### Written instruction
Count the lines in the records below that contain the word "watch", and give only that number.
===== Data for this exercise =====
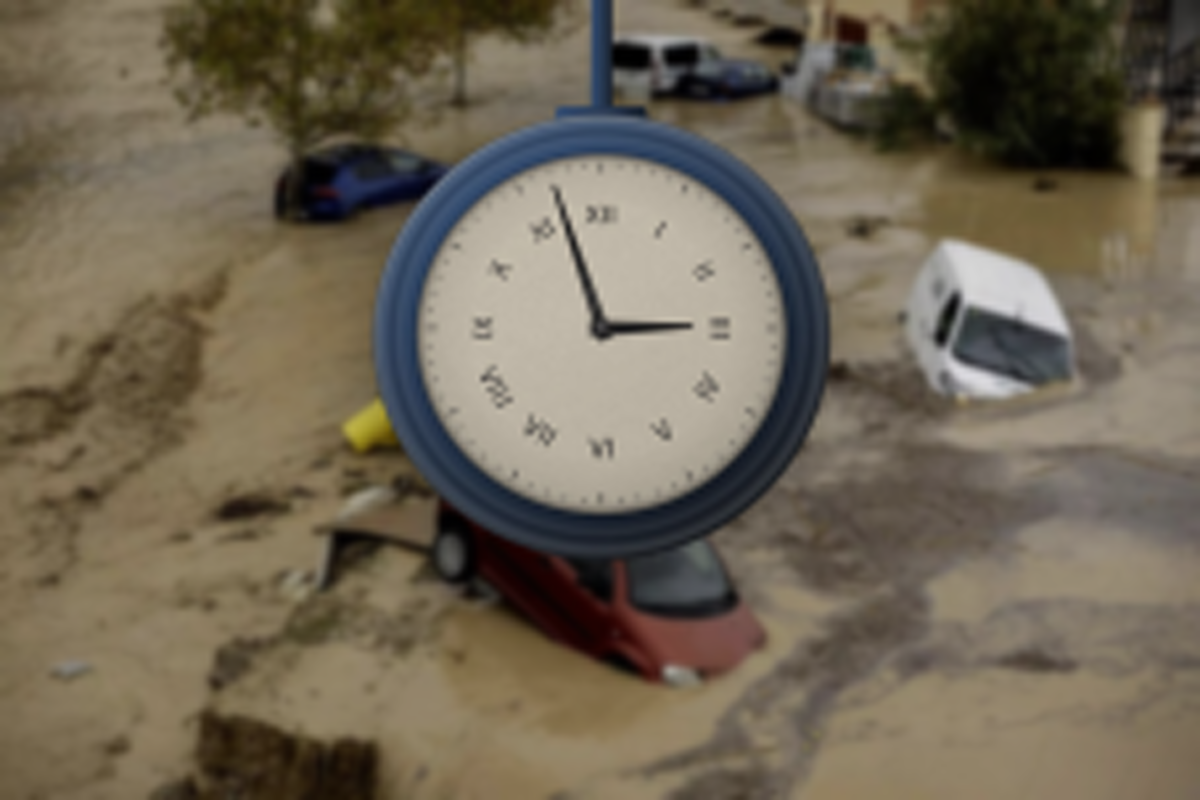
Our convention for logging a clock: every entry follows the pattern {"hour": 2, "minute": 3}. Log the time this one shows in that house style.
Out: {"hour": 2, "minute": 57}
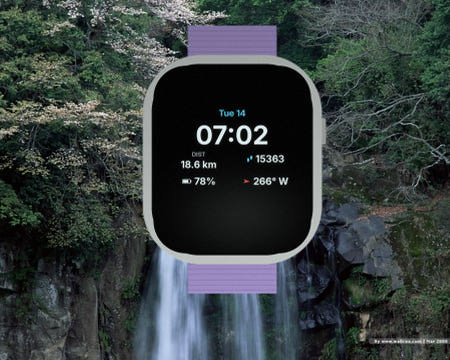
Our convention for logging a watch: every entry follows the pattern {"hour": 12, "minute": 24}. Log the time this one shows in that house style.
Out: {"hour": 7, "minute": 2}
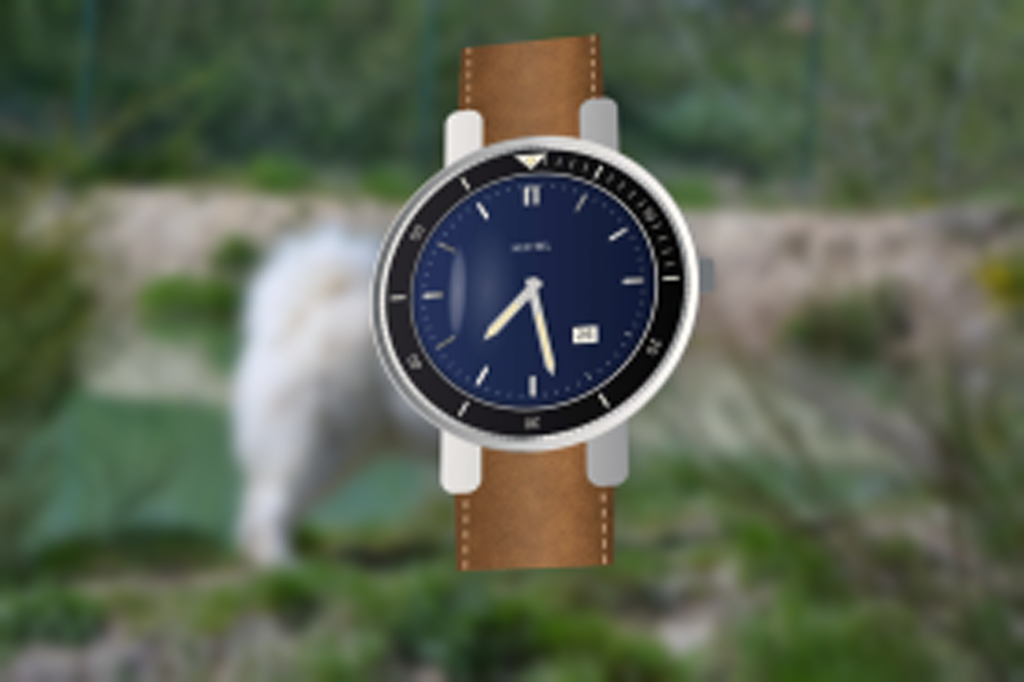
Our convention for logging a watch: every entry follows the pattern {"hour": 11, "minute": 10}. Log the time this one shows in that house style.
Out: {"hour": 7, "minute": 28}
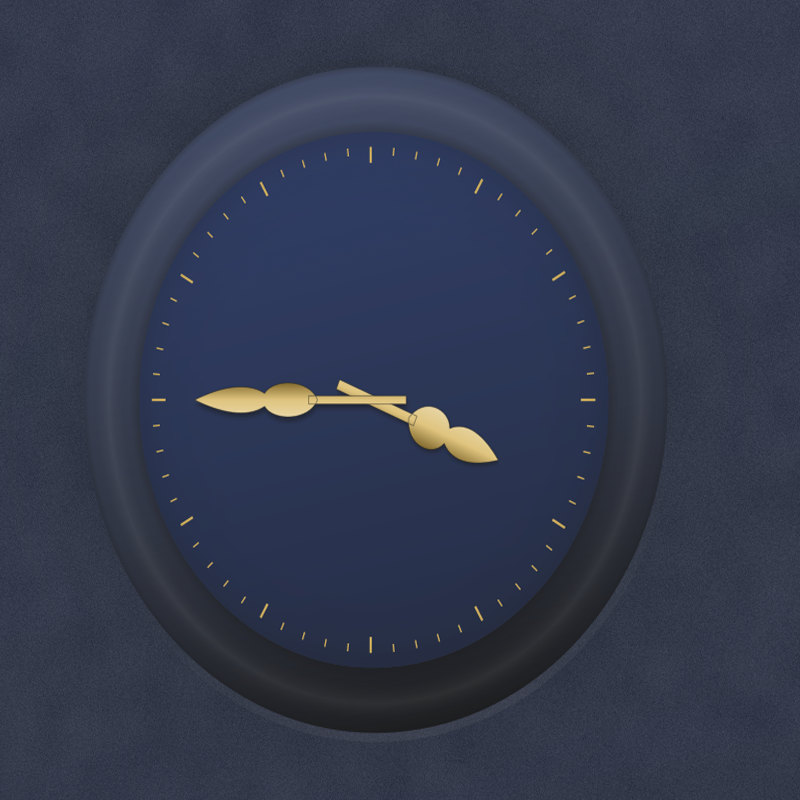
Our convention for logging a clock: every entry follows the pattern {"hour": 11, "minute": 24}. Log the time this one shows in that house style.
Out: {"hour": 3, "minute": 45}
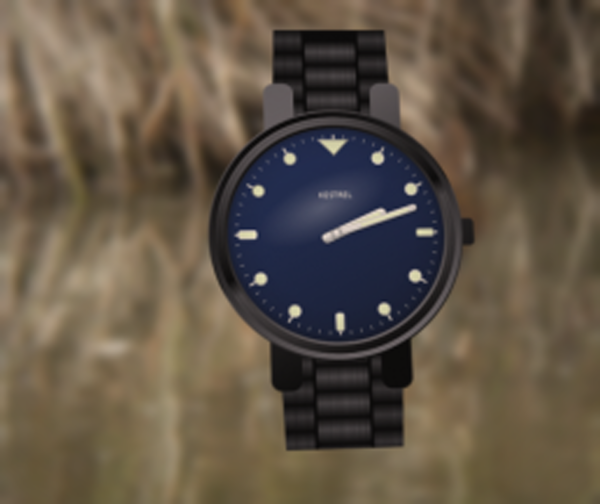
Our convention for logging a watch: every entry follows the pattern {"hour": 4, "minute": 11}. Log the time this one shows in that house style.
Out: {"hour": 2, "minute": 12}
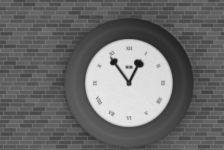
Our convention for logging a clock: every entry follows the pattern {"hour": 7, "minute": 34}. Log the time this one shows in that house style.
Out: {"hour": 12, "minute": 54}
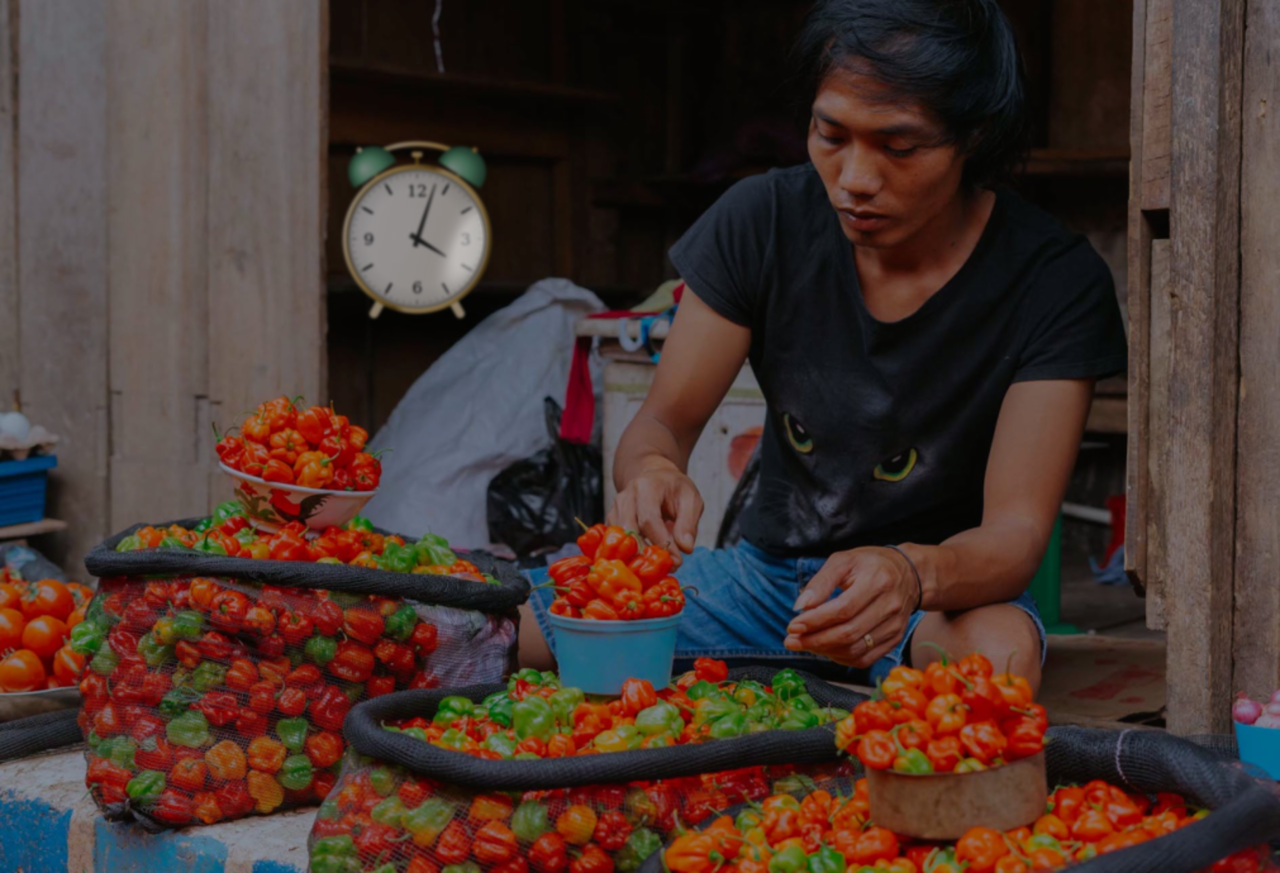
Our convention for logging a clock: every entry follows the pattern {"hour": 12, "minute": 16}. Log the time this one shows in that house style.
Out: {"hour": 4, "minute": 3}
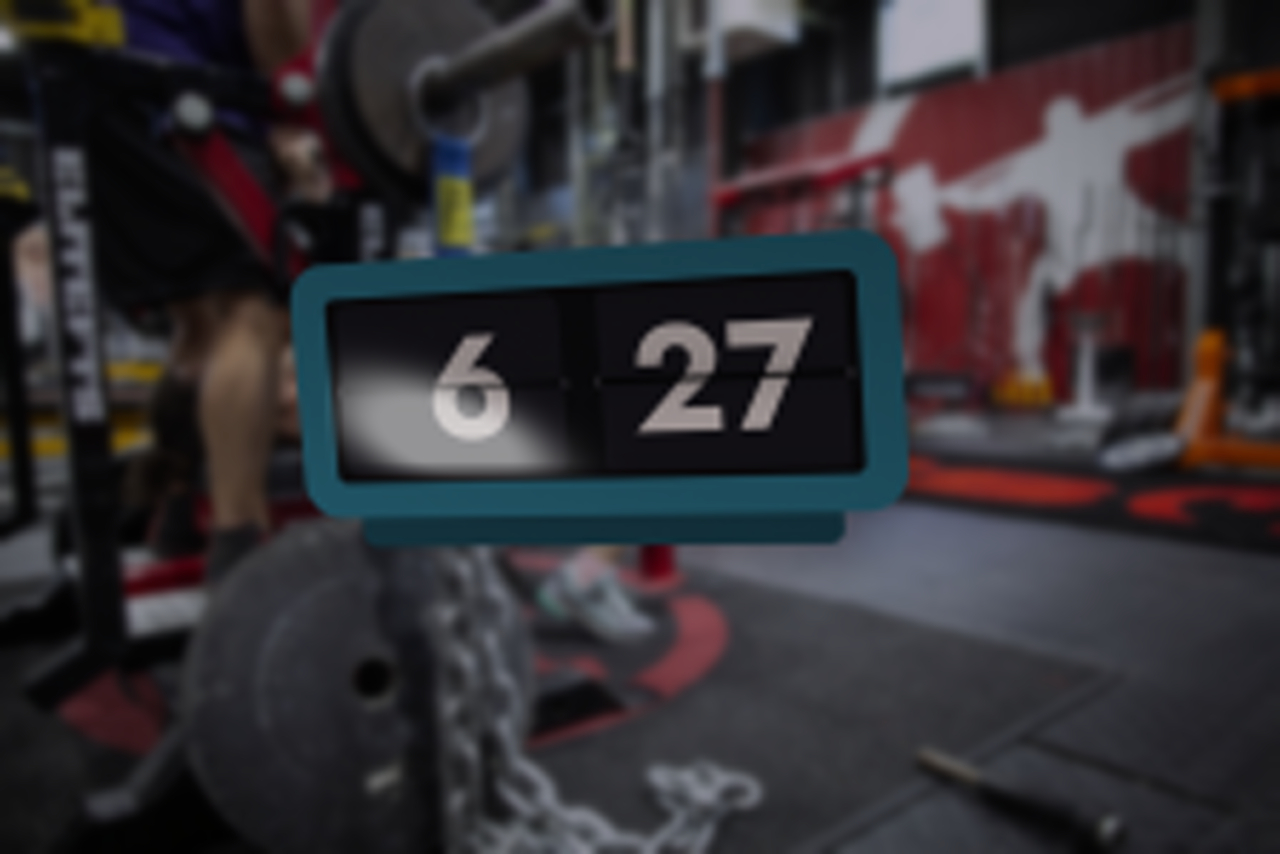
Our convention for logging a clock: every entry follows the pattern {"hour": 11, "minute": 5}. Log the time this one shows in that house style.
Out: {"hour": 6, "minute": 27}
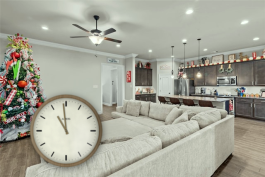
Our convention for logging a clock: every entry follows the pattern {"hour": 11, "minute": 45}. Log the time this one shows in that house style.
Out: {"hour": 10, "minute": 59}
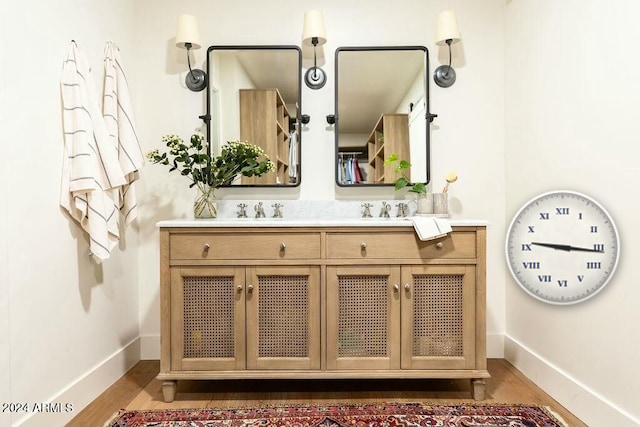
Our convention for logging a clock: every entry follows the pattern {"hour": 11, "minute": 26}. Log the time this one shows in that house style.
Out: {"hour": 9, "minute": 16}
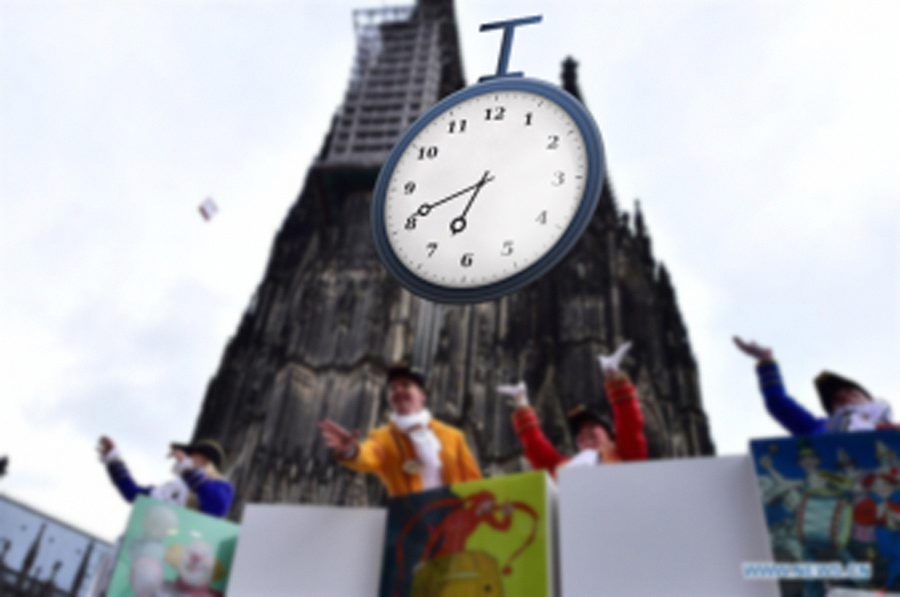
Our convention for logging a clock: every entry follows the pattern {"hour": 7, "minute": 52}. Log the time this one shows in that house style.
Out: {"hour": 6, "minute": 41}
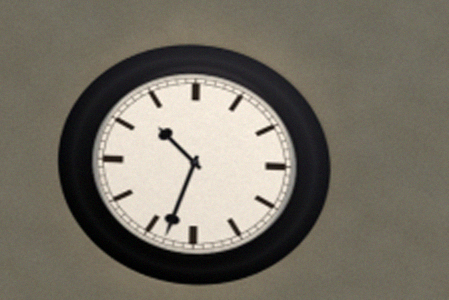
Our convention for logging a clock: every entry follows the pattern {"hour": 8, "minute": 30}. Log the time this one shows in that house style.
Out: {"hour": 10, "minute": 33}
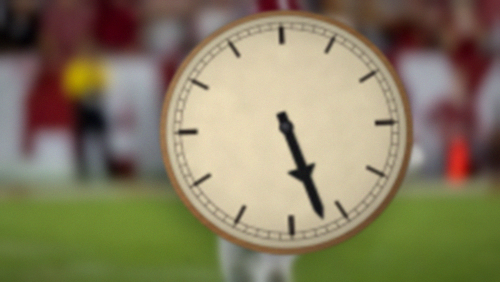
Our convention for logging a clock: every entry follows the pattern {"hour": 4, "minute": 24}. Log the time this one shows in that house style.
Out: {"hour": 5, "minute": 27}
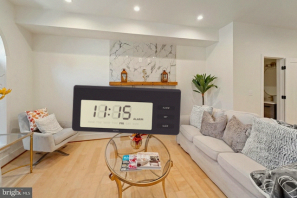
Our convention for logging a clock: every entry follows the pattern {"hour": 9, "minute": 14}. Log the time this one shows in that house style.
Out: {"hour": 11, "minute": 15}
=====
### Worked solution
3